## EXERCISE PROMPT
Give the data again exactly, without images.

(Extracted records)
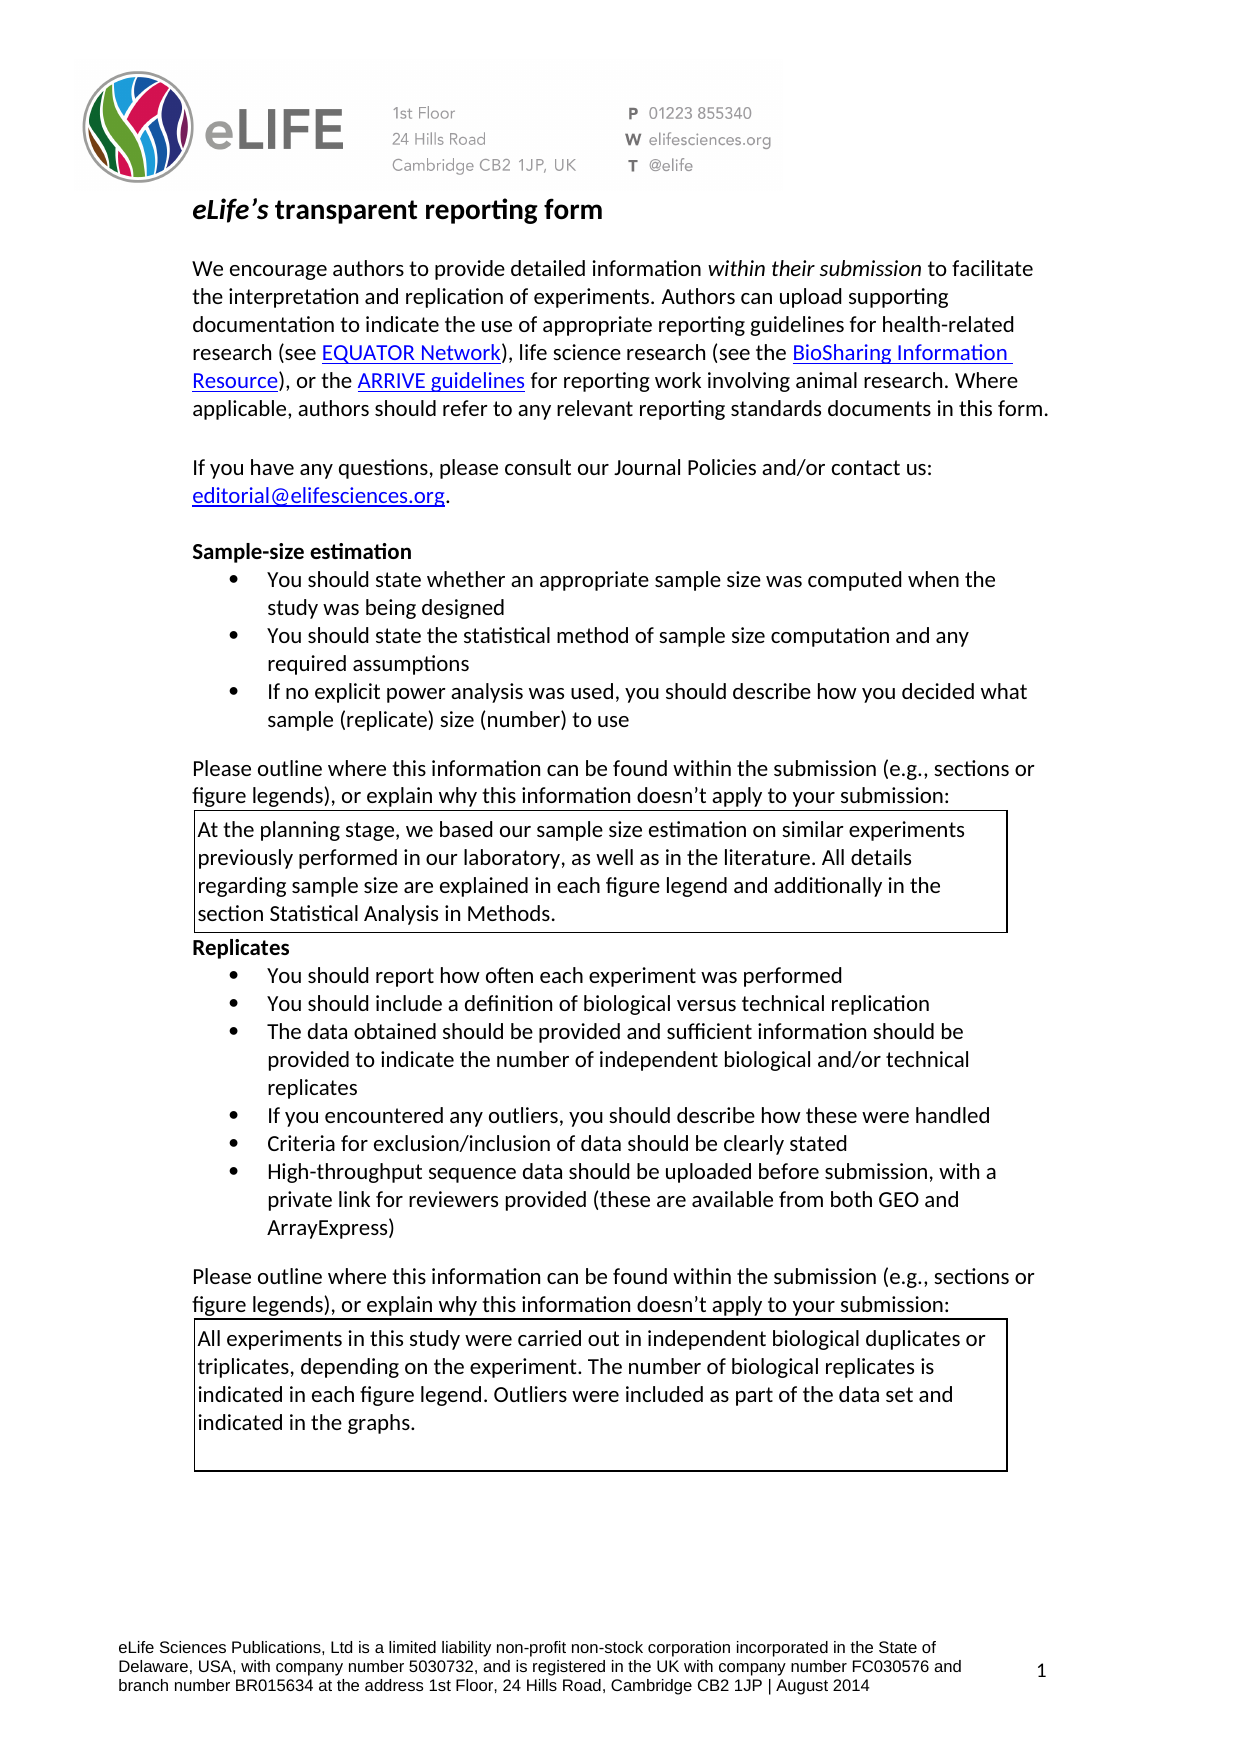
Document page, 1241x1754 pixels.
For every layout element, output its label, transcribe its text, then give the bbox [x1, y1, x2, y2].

list You should state whether an appropriate sample size was computed when the study was being designed [229, 565, 1053, 621]
text At the planning stage, we based our sample size estimation on similar experiments previously performed in our laboratory, as well as in the literature. All details regarding sample size are explained in each figure legend and additionally in the section Statistical Analysis in Methods. [195, 813, 1006, 930]
text If you have any questions, please consult our Journal Policies and/or contact us: editorial@elifesciences.org. [192, 453, 1053, 509]
list Criteria for exclusion/inclusion of data should be clearly stated [229, 1129, 1053, 1157]
list High-throughput sequence data should be uploaded before submission, with a private link for reviewers provided (these are available from both GEO and ArrayExpress) [229, 1157, 1053, 1242]
text eLife’s transparent reporting form [192, 191, 1053, 226]
text Replicates [192, 838, 1053, 961]
list The data obtained should be provided and sufficient information should be provided to indicate the number of independent biological and/or technical replicates [229, 1017, 1053, 1101]
picture [73, 59, 784, 191]
text Please outline where this information can be found within the submission (e.g., sections or figure legends), or explain why this information doesn’t apply to your submission: [192, 1262, 1053, 1318]
list You should report how often each experiment was performed [229, 961, 1053, 989]
text All experiments in this study were carried out in independent biological duplicates or triplicates, depending on the experiment. The number of biological replicates is indicated in each figure legend. Outliers were included as part of the data set and indicated in the graphs. [195, 1322, 1006, 1436]
list If no explicit power analysis was used, you should describe how you decided what sample (replicate) size (number) to use [229, 677, 1053, 733]
text Sample-size estimation [192, 537, 1053, 565]
text We encourage authors to provide detailed information within their submission to facilitate the interpretation and replication of experiments. Authors can upload supporting documentation to indicate the use of appropriate reporting guidelines for health-related research (see EQUATOR Network), life science research (see the BioSharing Information Resource), or the ARRIVE guidelines for reporting work involving animal research. Where applicable, authors should refer to any relevant reporting standards documents in this form. [192, 254, 1053, 423]
list You should include a definition of biological versus technical replication [229, 989, 1053, 1017]
list You should state the statistical method of sample size computation and any required assumptions [229, 621, 1053, 677]
text Please outline where this information can be found within the submission (e.g., sections or figure legends), or explain why this information doesn’t apply to your submission: [192, 754, 1053, 810]
list If you encountered any outliers, you should describe how these were handled [229, 1101, 1053, 1129]
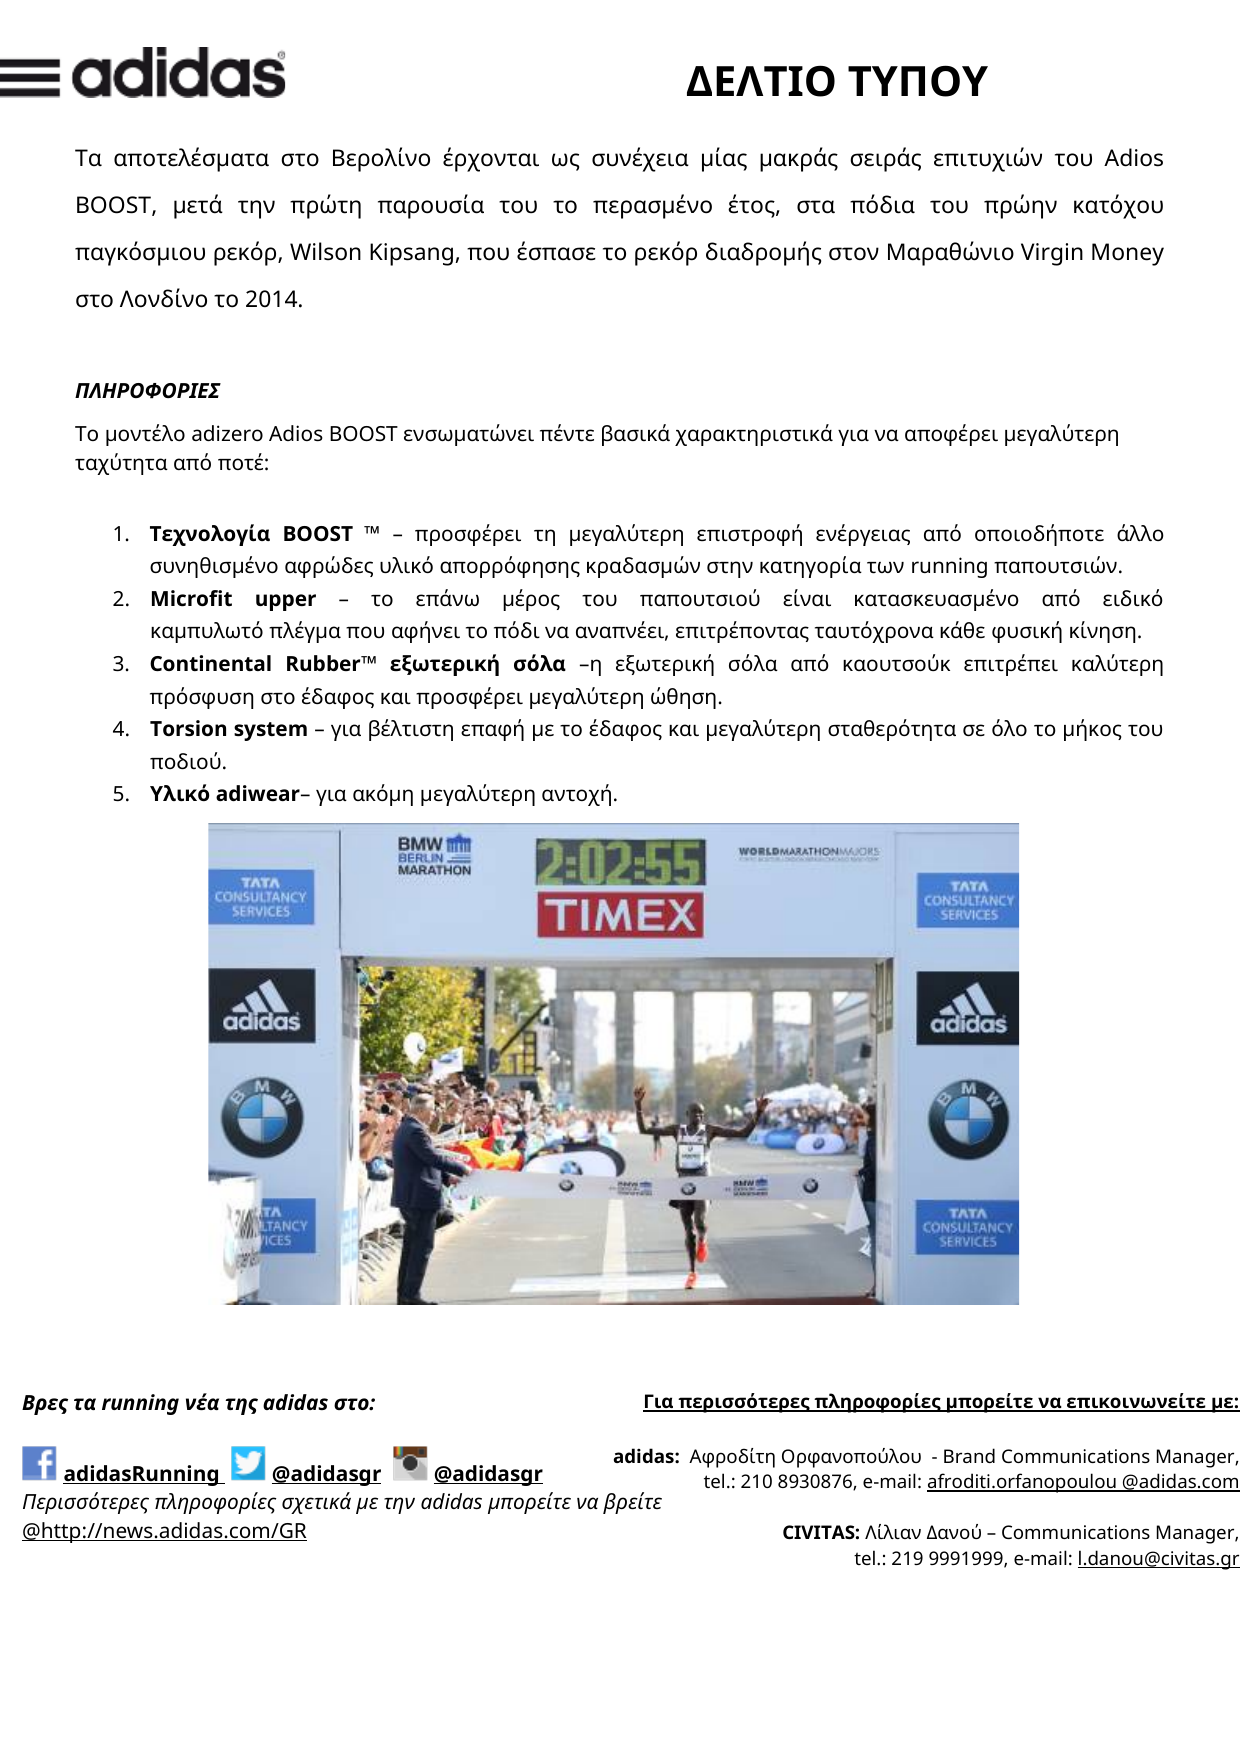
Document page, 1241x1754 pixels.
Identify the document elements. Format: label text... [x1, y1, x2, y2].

text Το μοντέλο adizero Adios BOOST ενσωματώνει πέντε βασικά χαρακτηριστικά για να αποφέρει μεγαλύτερη ταχύτητα από ποτέ: [75, 419, 1165, 476]
text ΠΛΗΡΟΦΟΡΙΕΣ [75, 377, 1165, 405]
picture [21, 1445, 58, 1482]
list Microfit upper – το επάνω μέρος του παπουτσιού είναι κατασκευασμένο από ειδικό καμπυλωτό πλέγμα που αφήνει το πόδι να αναπνέει, επιτρέποντας ταυτόχρονα κάθε φυσική κίνηση. [112, 584, 1165, 645]
picture [0, 47, 286, 98]
text Τα αποτελέσματα στο Βερολίνο έρχονται ως συνέχεια μίας μακράς σειράς επιτυχιών του Adios BOOST, μετά την πρώτη παρουσία του το περασμένο έτος, στα πόδια του πρώην κατόχου παγκόσμιου ρεκόρ, Wilson Kipsang, που έσπασε το ρεκόρ διαδρομής στον Μαραθώνιο Virgin Money στο Λονδίνο το 2014. [75, 142, 1165, 314]
picture [230, 1445, 267, 1482]
list Υλικό adiwear– για ακόμη μεγαλύτερη αντοχή. [112, 779, 1165, 808]
list Torsion system – για βέλτιστη επαφή με το έδαφος και μεγαλύτερη σταθερότητα σε όλο το μήκος του ποδιού. [112, 714, 1165, 775]
picture [208, 823, 1020, 1305]
picture [392, 1445, 428, 1482]
list Τεχνολογία BOOST ™ – προσφέρει τη μεγαλύτερη επιστροφή ενέργειας από οποιοδήποτε άλλο συνηθισμένο αφρώδες υλικό απορρόφησης κραδασμών στην κατηγορία των running παπουτσιών. [112, 519, 1165, 580]
list Continental Rubber™ εξωτερική σόλα –η εξωτερική σόλα από καουτσούκ επιτρέπει καλύτερη πρόσφυση στο έδαφος και προσφέρει μεγαλύτερη ώθηση. [112, 649, 1165, 710]
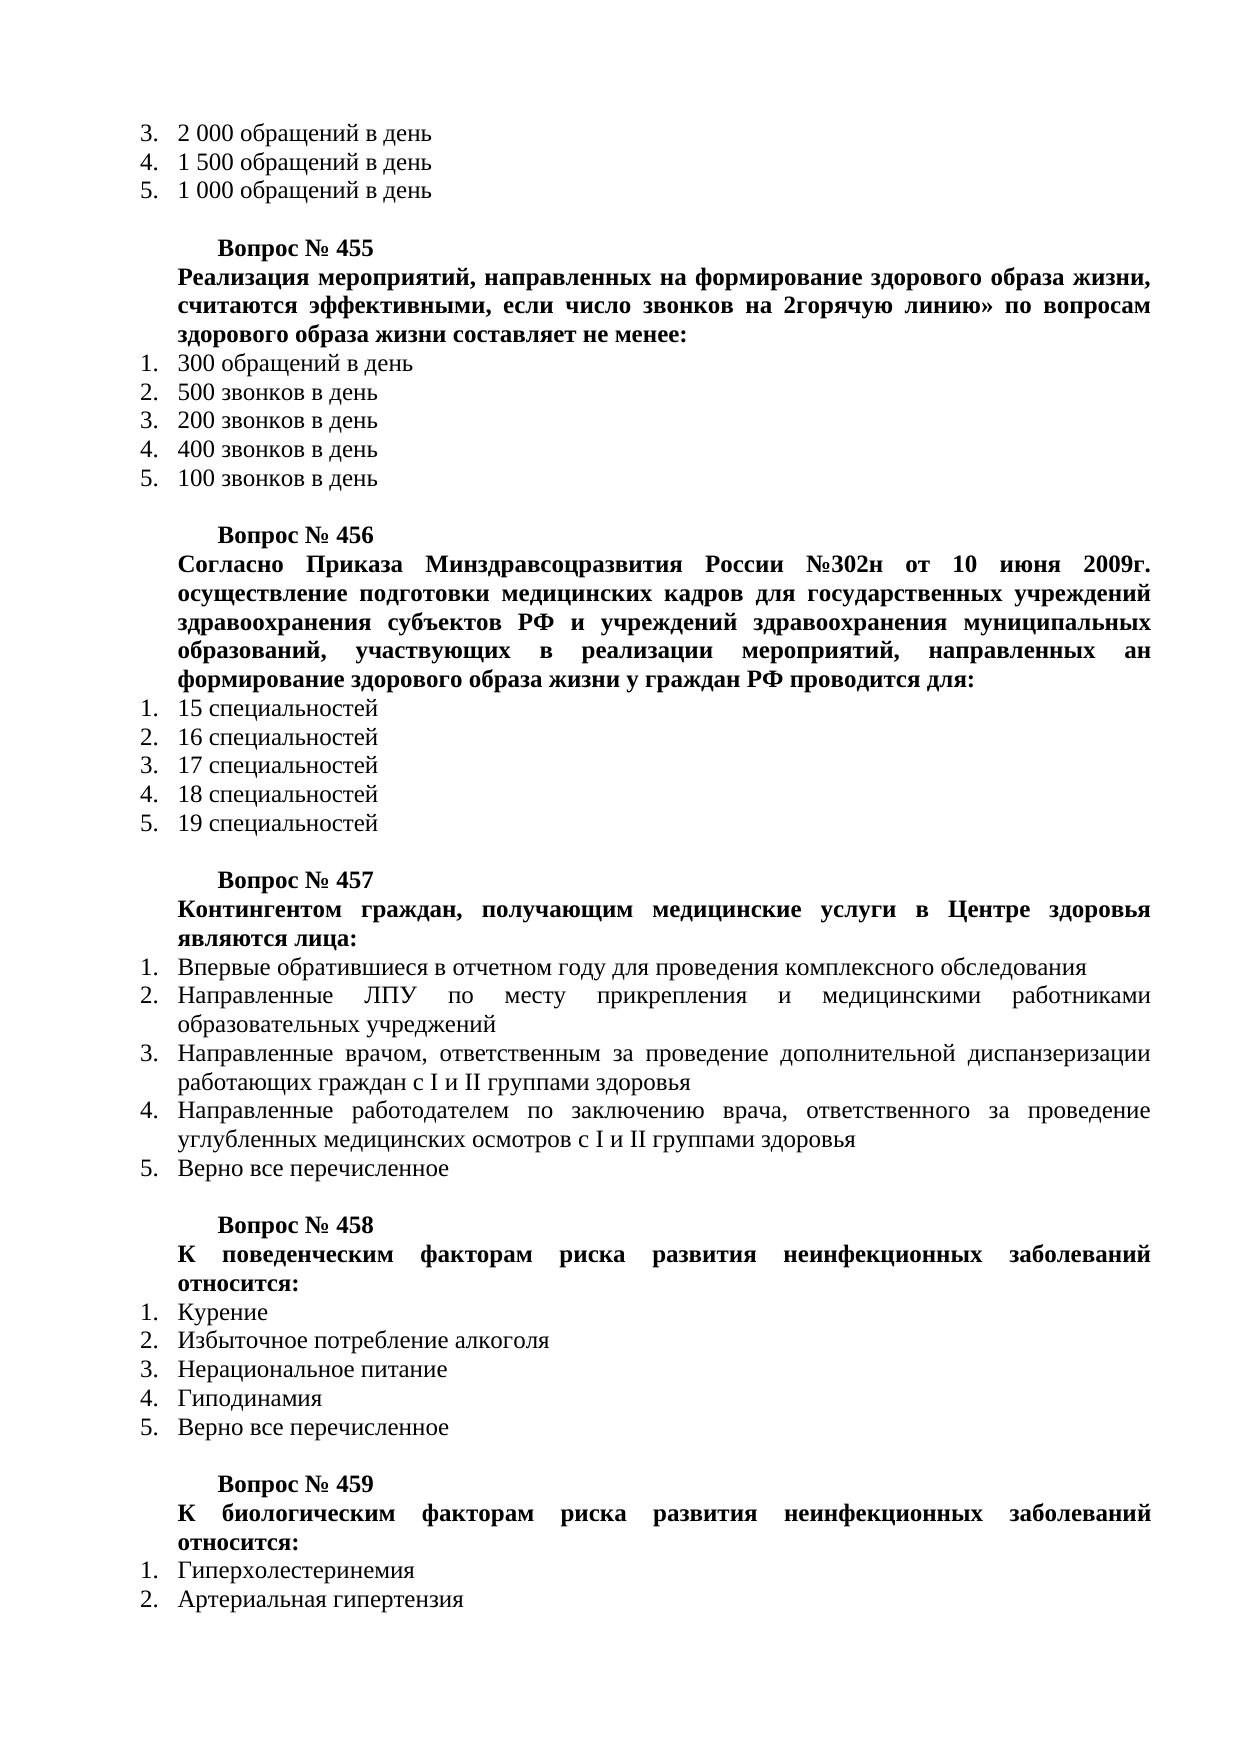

## EXPECTED ANSWER
Document page, 1241x1754 pixels.
For every layout element, output its label, transcribe its text, then give the bbox [x1, y1, x2, y2].

list You should state whether an appropriate sample size was computed when the study was being designed [229, 565, 1053, 621]
text At the planning stage, we based our sample size estimation on similar experiments previously performed in our laboratory, as well as in the literature. All details regarding sample size are explained in each figure legend and additionally in the section Statistical Analysis in Methods. [195, 813, 1006, 930]
text If you have any questions, please consult our Journal Policies and/or contact us: editorial@elifesciences.org. [192, 453, 1053, 509]
list Criteria for exclusion/inclusion of data should be clearly stated [229, 1129, 1053, 1157]
list High-throughput sequence data should be uploaded before submission, with a private link for reviewers provided (these are available from both GEO and ArrayExpress) [229, 1157, 1053, 1242]
text eLife’s transparent reporting form [192, 191, 1053, 226]
text Replicates [192, 838, 1053, 961]
list The data obtained should be provided and sufficient information should be provided to indicate the number of independent biological and/or technical replicates [229, 1017, 1053, 1101]
picture [73, 59, 784, 191]
text Please outline where this information can be found within the submission (e.g., sections or figure legends), or explain why this information doesn’t apply to your submission: [192, 1262, 1053, 1318]
list You should report how often each experiment was performed [229, 961, 1053, 989]
text All experiments in this study were carried out in independent biological duplicates or triplicates, depending on the experiment. The number of biological replicates is indicated in each figure legend. Outliers were included as part of the data set and indicated in the graphs. [195, 1322, 1006, 1436]
list If no explicit power analysis was used, you should describe how you decided what sample (replicate) size (number) to use [229, 677, 1053, 733]
text Sample-size estimation [192, 537, 1053, 565]
text We encourage authors to provide detailed information within their submission to facilitate the interpretation and replication of experiments. Authors can upload supporting documentation to indicate the use of appropriate reporting guidelines for health-related research (see EQUATOR Network), life science research (see the BioSharing Information Resource), or the ARRIVE guidelines for reporting work involving animal research. Where applicable, authors should refer to any relevant reporting standards documents in this form. [192, 254, 1053, 423]
list You should include a definition of biological versus technical replication [229, 989, 1053, 1017]
list You should state the statistical method of sample size computation and any required assumptions [229, 621, 1053, 677]
text Please outline where this information can be found within the submission (e.g., sections or figure legends), or explain why this information doesn’t apply to your submission: [192, 754, 1053, 810]
list If you encountered any outliers, you should describe how these were handled [229, 1101, 1053, 1129]
Document page, 1241x1754 pixels.
Identify the document elements. Format: label text... [x1, y1, x2, y2].

text Το μοντέλο adizero Adios BOOST ενσωματώνει πέντε βασικά χαρακτηριστικά για να αποφέρει μεγαλύτερη ταχύτητα από ποτέ: [75, 419, 1165, 476]
text ΠΛΗΡΟΦΟΡΙΕΣ [75, 377, 1165, 405]
picture [21, 1445, 58, 1482]
list Microfit upper – το επάνω μέρος του παπουτσιού είναι κατασκευασμένο από ειδικό καμπυλωτό πλέγμα που αφήνει το πόδι να αναπνέει, επιτρέποντας ταυτόχρονα κάθε φυσική κίνηση. [112, 584, 1165, 645]
picture [0, 47, 286, 98]
text Τα αποτελέσματα στο Βερολίνο έρχονται ως συνέχεια μίας μακράς σειράς επιτυχιών του Adios BOOST, μετά την πρώτη παρουσία του το περασμένο έτος, στα πόδια του πρώην κατόχου παγκόσμιου ρεκόρ, Wilson Kipsang, που έσπασε το ρεκόρ διαδρομής στον Μαραθώνιο Virgin Money στο Λονδίνο το 2014. [75, 142, 1165, 314]
picture [230, 1445, 267, 1482]
list Υλικό adiwear– για ακόμη μεγαλύτερη αντοχή. [112, 779, 1165, 808]
list Torsion system – για βέλτιστη επαφή με το έδαφος και μεγαλύτερη σταθερότητα σε όλο το μήκος του ποδιού. [112, 714, 1165, 775]
picture [208, 823, 1020, 1305]
picture [392, 1445, 428, 1482]
list Τεχνολογία BOOST ™ – προσφέρει τη μεγαλύτερη επιστροφή ενέργειας από οποιοδήποτε άλλο συνηθισμένο αφρώδες υλικό απορρόφησης κραδασμών στην κατηγορία των running παπουτσιών. [112, 519, 1165, 580]
list Continental Rubber™ εξωτερική σόλα –η εξωτερική σόλα από καουτσούκ επιτρέπει καλύτερη πρόσφυση στο έδαφος και προσφέρει μεγαλύτερη ώθηση. [112, 649, 1165, 710]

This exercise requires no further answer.